**WHAT YOU WILL DO:**
**A)** Reproduce the passage of the numbered list on nature and technology from "4. Virus. Computer" up to and including "and other networks.".
**B)** In the numbered list on nature and technology, answer each question below, marking your answers (i), (ii), (iii):
(i) What spider was the Lycos search engine named after?
(ii) In what year did the moth get stuck inside an early computer?
(iii) How many soldier crabs did the Kobe University scientists use?
**C)** What are all the numbered headings in the numbered list on nature and technology?

**PAGE TEXT:**
Art by Peter McFarlane

1. Ecosystem. The internet is often described as an ecosystem (or a sky, or a park, or a jungle), and many of its parts are named after the natural world. “Cyberspace,” says the technology historian Fred Turner, “is a frantic mingling of biological, digital, and frontier metaphors.”

2. Tree. Inside every computer, smartphone, and server is a floating forest of branching directories, all sprouting from a deeply buried “root” folder. Open one and you’ll find it connected to many others, like a leaf atop a twig that’s attached, eventually, to a trunk.

3. Spider. One of the first search engines was named after Lycosa kochii, or the wolf spider. Called Lycos, the system was designed to imitate the spider’s habit of catching its prey by relentless pursuit.

4. Virus. Computer scientists have categorized two main kinds of digital viruses. “Zoo viruses” are those that have little chance of spreading; often they are collected and preserved. Viruses that exist “in the wild” are much harder to control—some are shape-shifters that imitate more benign forms of code, while others are parasitic and invade computers, telephone systems, and other networks.

5. Water. The digital world is full of watery metaphors. We follow the Twitter stream, surf the web, listen to torrents of music, and meet at online watering holes. We swim in seas and oceans of data.

6. Bug. The first known computer bug was a real bug—a moth, in fact—that got stuck inside the enormous inner workings of an early computer in 1947. After removal, its body was taped to a sheet of paper on which the computer recorded its daily data, alongside the words “first actual case of bug being found.”

7. Swarm. At Kobe University in Japan, scientists used a swarm of forty soldier crabs to simulate the logic function of a computer. They watched the creatures navigate a maze, and then imitated their behavior in an effort to improve circuit designs.

**INFORMATION GIVEN:**
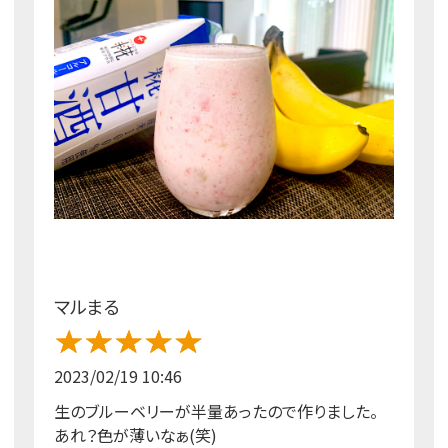
マルまる
2023/02/19 10:46
生のブルーベリーが半量あったので作りました。
あれ？色が薄いなぁ(笑)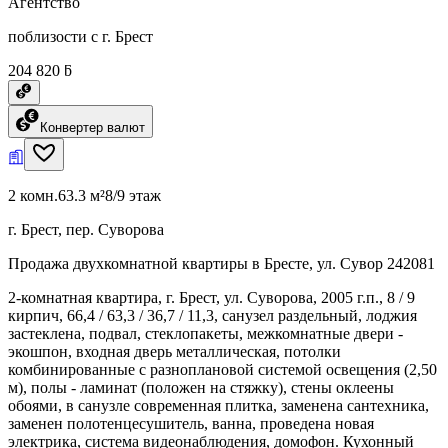
Агентство
поблизости с г. Брест
204 820 ƃ
Конвертер валют
2 комн.
63.3 м²
8/9 этаж
г. Брест, пер. Суворова
Продажа двухкомнатной квартиры в Бресте, ул. Сувор 242081
2-комнатная квартира, г. Брест, ул. Суворова, 2005 г.п., 8 / 9
кирпич, 66,4 / 63,3 / 36,7 / 11,3, санузел раздельный, лоджия
застеклена, подвал, стеклопакеты, межкомнатные двери -
экошпон, входная дверь металлическая, потолки
комбинированные с разноплановой системой освещения (2,50
м), полы - ламинат (положен на стяжку), стены оклеены
обоями, в санузле современная плитка, заменена сантехника,
заменен полотенцесушитель, ванна, проведена новая
электрика, система видеонаблюдения, домофон. Кухонный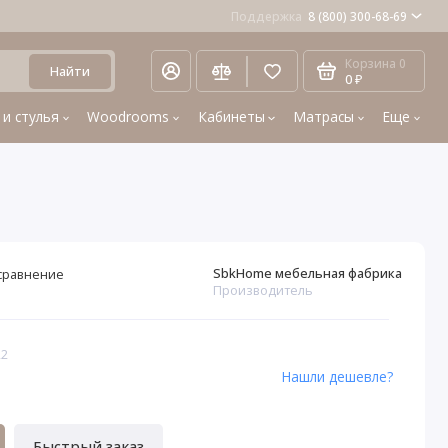
Поддержка
8 (800) 300-68-69
Корзина
0
Найти
0 ₽
 и стулья
Woodrooms
Кабинеты
Матрасы
Еще
SbkHome мебельная фабрика
сравнение
Производитель
22
Нашли дешевле?
Быстрый заказ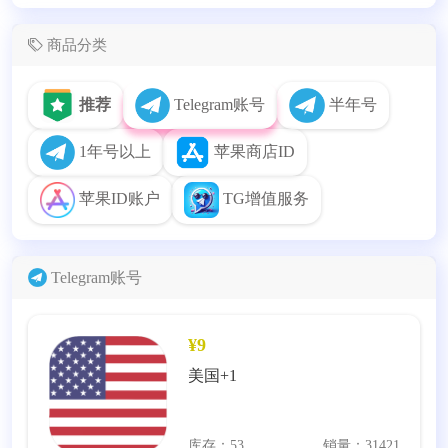
商品分类
推荐
Telegram账号
半年号
1年号以上
苹果商店ID
苹果ID账户
TG增值服务
Telegram账号
¥9
美国+1
库存：53
销量：31421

**WRITTEN RESPONSES:**
**A)**
4. Virus. Computer scientists have categorized two main kinds of digital viruses. “Zoo viruses” are those that have little chance of spreading; often they are collected and preserved. Viruses that exist “in the wild” are much harder to control—some are shape-shifters that imitate more benign forms of code, while others are parasitic and invade computers, telephone systems, and other networks.

**B)**
(i) Lycosa kochii, the wolf spider
(ii) 1947
(iii) Forty

**C)** Ecosystem, Tree, Spider, Virus, Water, Bug, Swarm